Easter Hope
Easter Day at St. Paul’s was magnificent. Full church, brass, timpani, organ and choir, children hunting for eggs, a beautiful spring day and shouts of “The Lord is risen indeed. Alleluia!” reverberating through the church. Everyone I greeted seemed excited and full of energy.
But, of course, that can’t be accurate. With several hundred people attending worship in person and via the livestream there surely were some who didn’t feel excited. We can’t all be in the mood to shout enthusiastically when the rector cues us to do so in his sermon. For some the exuberance of Easter feels disconnected from the reality of their lives.
Esau McCaulley, an associate professor of New Testament at Wheaton College, is one of those people. As he wrote in a column this past weekend in The New York Times, “Easter has never been my favorite church service. Shouting ‘Alleluia, Christ is risen!’ requires an emotional crescendo my melancholy temperament can’t easily manage.”

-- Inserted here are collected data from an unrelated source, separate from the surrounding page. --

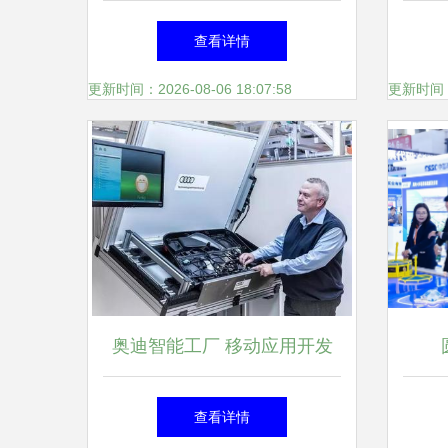
续增长，移动领域全球布局加
查看详情
速
更新时间：2026-08-06 18:07:58
更新时间：20
奥迪智能工厂 移动应用开发
如何重塑未来制造新范式
CW
查看详情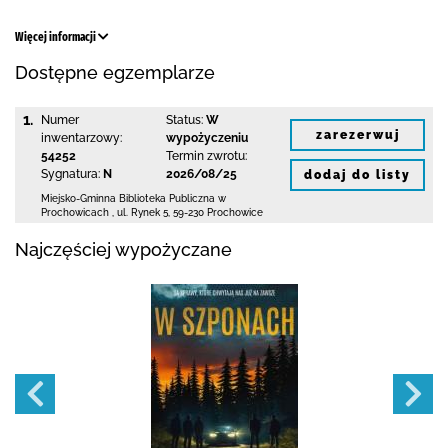
Więcej informacji
Dostępne egzemplarze
1.
Numer
Status:
W
zarezerwuj
inwentarzowy:
wypożyczeniu
54252
Termin zwrotu:
Sygnatura:
N
2026/08/25
dodaj do listy
Miejsko-Gminna Biblioteka Publiczna w
Prochowicach
,
ul. Rynek 5
,
59-230 Prochowice
Najczęściej wypożyczane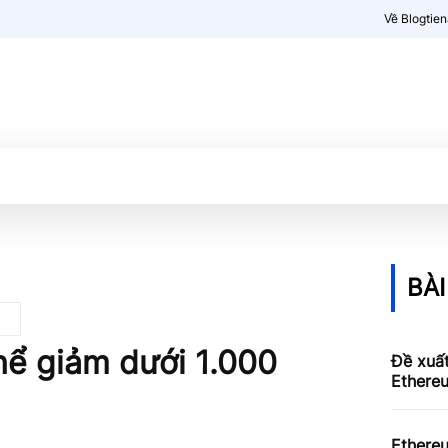
Về Blogtie
Kiến thức
More
BÀI
hể giảm dưới 1.000
Đề xuấ
Ethereu
Ethere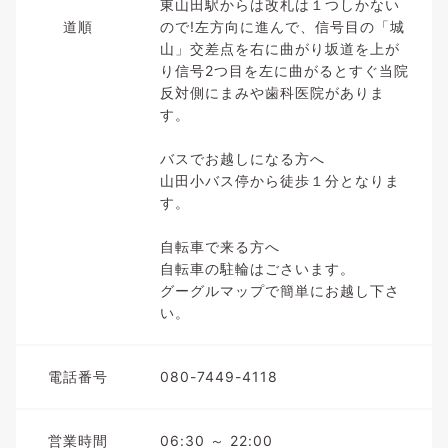
東山田駅からは改札は１つしかない
道順
ので!左方向に進んで、信号目の「城
山」交差点を右に曲がり坂道を上が
り信号2つ目を左に曲がるとすぐ当院
反対側にまみや歯科医院がありま
す。
バスでお越しになる方へ
山田小バス停から徒歩１分となりま
す。
自転車で来る方へ
自転車の駐輪はごさいます。
グーグルマップで簡単にお越し下さ
い。
電話番号
080-7449-4118
営業時間
06:30 ～ 22:00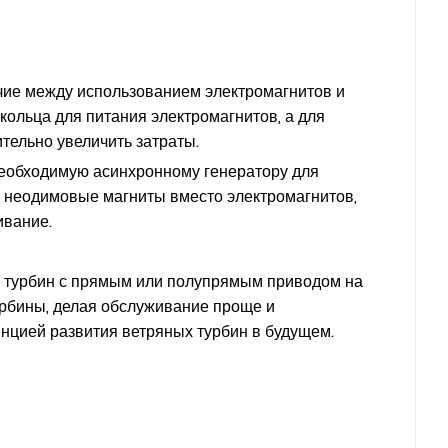
ичие между использованием электромагнитов и
кольца для питания электромагнитов, а для
ительно увеличить затраты.
 необходимую асинхронному генератору для
я неодимовые магниты вместо электромагнитов,
ивание.
х турбин с прямым или полупрямым приводом на
рбины, делая обслуживание проще и
нцией развития ветряных турбин в будущем.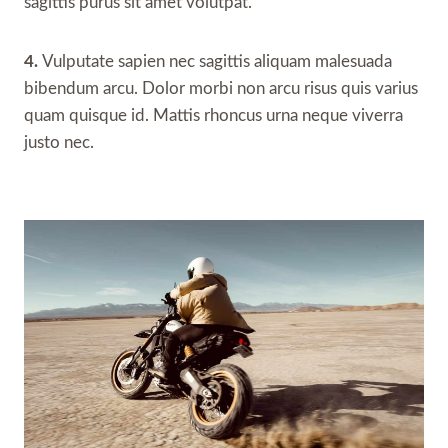
sagittis purus sit amet volutpat.
4.
Vulputate sapien nec sagittis aliquam malesuada
bibendum arcu. Dolor morbi non arcu risus quis varius
quam quisque id. Mattis rhoncus urna neque viverra
justo nec.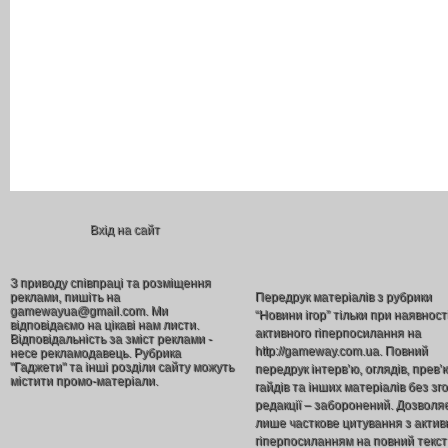
Вхід на сайт
З приводу співпраці та розміщення
реклами, пишіть на
Передрук матеріалів з рубрики
gamewayua@gmail.com. Ми
“Новини ігор” тільки при наявност
відповідаємо на цікаві нам листи.
активного гіперпосилання на
Відповідальність за зміст реклами -
http://gameway.com.ua. Повний
несе рекламодавець. Рубрика
"Гаджети" та інші розділи сайту можуть
передрук інтерв’ю, оглядів, прев’
містити промо-матеріали.
гайдів та інших матеріалів без зг
редакції – заборонений. Дозволя
лише часткове цитування з акти
гіперпосиланням на повний текст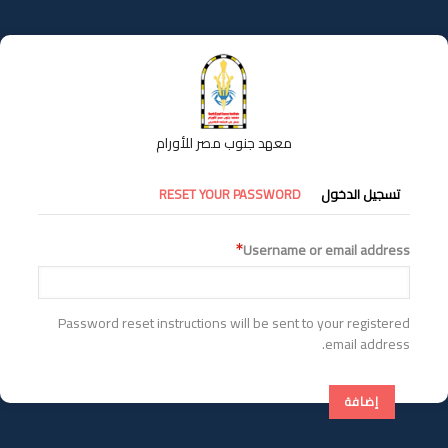
تجاوز
إلى
المحتوى
الرئيسي
معهد جنوب مصر للأورام
التبويبات
تسجيل الدخول
RESET YOUR PASSWORD
الأساسية
Username or email address
Password reset instructions will be sent to your registered
email address.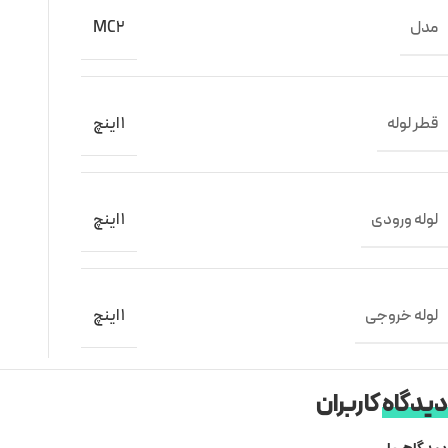
مدل
MC2
قطر لوله
1 اینچ
لوله ورودی
1 اینچ
لوله خروجی
1 اینچ
دیدگاه
کاربران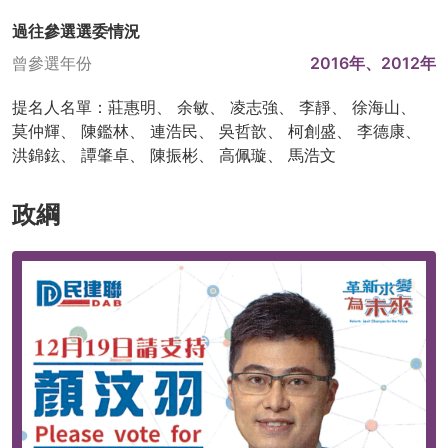
過往參選選委情況
曾參選年份
2016年、2012年
提名人名單：莊惠明、 余敏、 凌志強、 李靜、 徐海山、
莫仲輝、 陳鑑林、 連浩民、 吳哲歆、 柯創盛、 李德康、
洪錦鉉、 譚肇卓、 陳振彬、 高佩璇、 馬浩文
政綱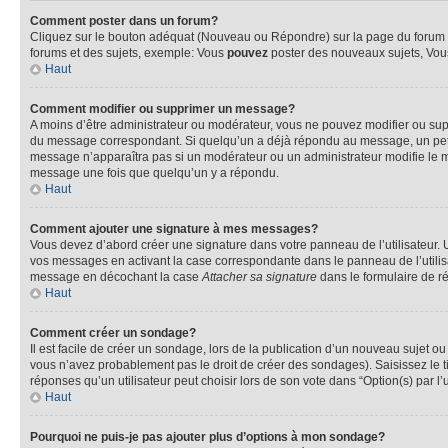
Comment poster dans un forum?
Cliquez sur le bouton adéquat (Nouveau ou Répondre) sur la page du forum ou
forums et des sujets, exemple: Vous
pouvez
poster des nouveaux sujets, Vo
Haut
Comment modifier ou supprimer un message?
A moins d’être administrateur ou modérateur, vous ne pouvez modifier ou su
du message correspondant. Si quelqu’un a déjà répondu au message, un petit te
message n’apparaîtra pas si un modérateur ou un administrateur modifie le me
message une fois que quelqu’un y a répondu.
Haut
Comment ajouter une signature à mes messages?
Vous devez d’abord créer une signature dans votre panneau de l’utilisateur.
vos messages en activant la case correspondante dans le panneau de l’utilis
message en décochant la case
Attacher sa signature
dans le formulaire de 
Haut
Comment créer un sondage?
Il est facile de créer un sondage, lors de la publication d’un nouveau sujet o
vous n’avez probablement pas le droit de créer des sondages). Saisissez le 
réponses qu’un utilisateur peut choisir lors de son vote dans “Option(s) par l’u
Haut
Pourquoi ne puis-je pas ajouter plus d’options à mon sondage?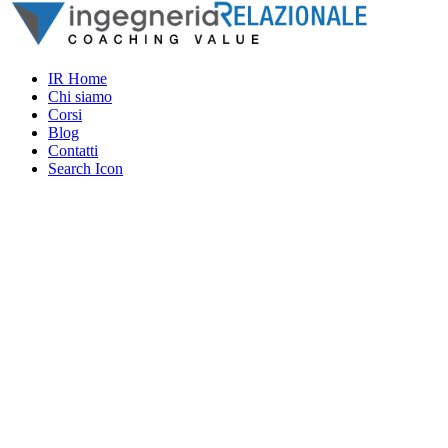
IR Home
Chi siamo
Corsi
Blog
Contatti
Search Icon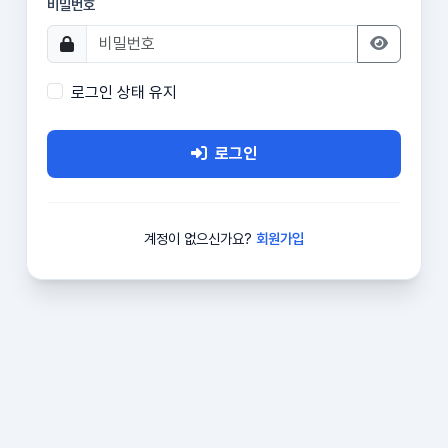
비밀번호
로그인 상태 유지
로그인
계정이 없으신가요?
회원가입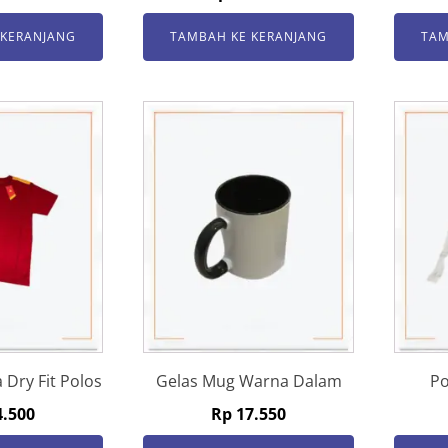
 KERANJANG
TAMBAH KE KERANJANG
TAM
 Dry Fit Polos
Gelas Mug Warna Dalam
Po
.500
Rp
17.550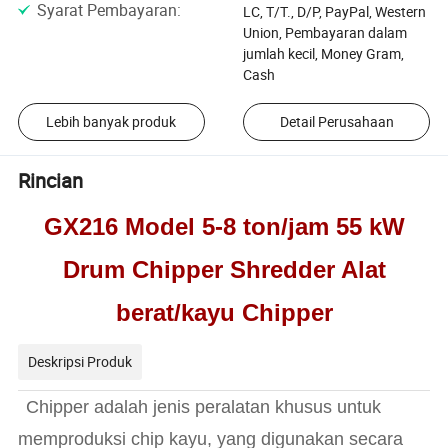
Syarat Pembayaran
:
LC, T/T., D/P, PayPal, Western
Union, Pembayaran dalam
jumlah kecil, Money Gram,
Cash
Lebih banyak produk
Detail Perusahaan
Rincian
GX216 Model 5-8 ton/jam 55 kW
Drum Chipper Shredder Alat
berat/kayu Chipper
Deskripsi Produk
Chipper adalah jenis peralatan khusus untuk
memproduksi chip kayu, yang digunakan secara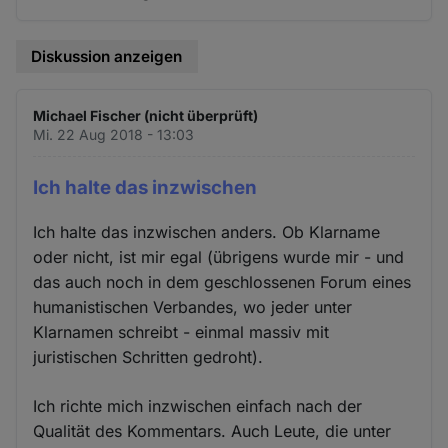
Diskussion anzeigen
Michael Fischer (nicht überprüft)
Mi. 22 Aug 2018 - 13:03
Ich halte das inzwischen
Ich halte das inzwischen anders. Ob Klarname
oder nicht, ist mir egal (übrigens wurde mir - und
das auch noch in dem geschlossenen Forum eines
humanistischen Verbandes, wo jeder unter
Klarnamen schreibt - einmal massiv mit
juristischen Schritten gedroht).
Ich richte mich inzwischen einfach nach der
Qualität des Kommentars. Auch Leute, die unter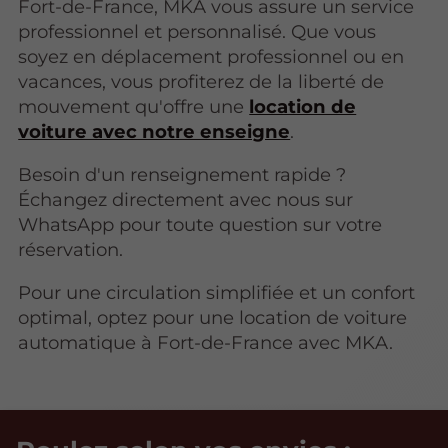
Fort-de-France, MKA vous assure un service
professionnel et personnalisé. Que vous
soyez en déplacement professionnel ou en
vacances, vous profiterez de la liberté de
mouvement qu'offre une
location de
voiture avec notre enseigne
.
Besoin d'un renseignement rapide ?
Échangez directement avec nous sur
WhatsApp pour toute question sur votre
réservation.
Pour une circulation simplifiée et un confort
optimal, optez pour une location de voiture
automatique à Fort-de-France avec MKA.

McCaulley writes that he has “never been a big fan of hope. It’s a demanding emotion that insists on changing you. … Isn’t it easier to believe that everyone who loves us has some secret agenda? That racism will forever block the creation of what Martin Luther King Jr. called the beloved community? That the gun lobby will always overwhelm every attempt at reform? That poverty is a fact of human existence? Despair allows us to give up our resistance and rest awhile.”
We need look no further than this past Monday to empathize with McCaulley’s point. Less than 24 hours after our Easter worship ended, I heard the news of the mass shooting at Old National Bank in downtown Louisville. According to the Mass Shooting Tracker this was the 173rd mass shooting in the United States in 2023. How can we legitimately shout for joy on Easter when we’re averaging 1.7 mass shootings per day? Why put any energy into hoping for a more just and safer world when the resurrection of Jesus didn’t put a stop to suffering?
But Easter insists on hope. Easter promises us that even in the worst of circumstances, even when suffering seems as if it will never end, even when all seems lost, God still has the final word. Easter proclaims that the power of darkness will ultimately be as empty as the tomb was on that first Easter Day. We shout on Easter Day not because all of God’s promises have been fulfilled but because our hope will not be vanquished.
“That indestructibility of hope,” McCaulley writes, “might be the central and most radical claim of Easter — that on the third day after Jesus was killed, he returned to his disciples physically and that made all the difference. Easter, then, is a not metaphor for new beginnings; it is about encountering the person who, despite every disappointment we experience with ourselves and with the world, gives us a reason to carry on.”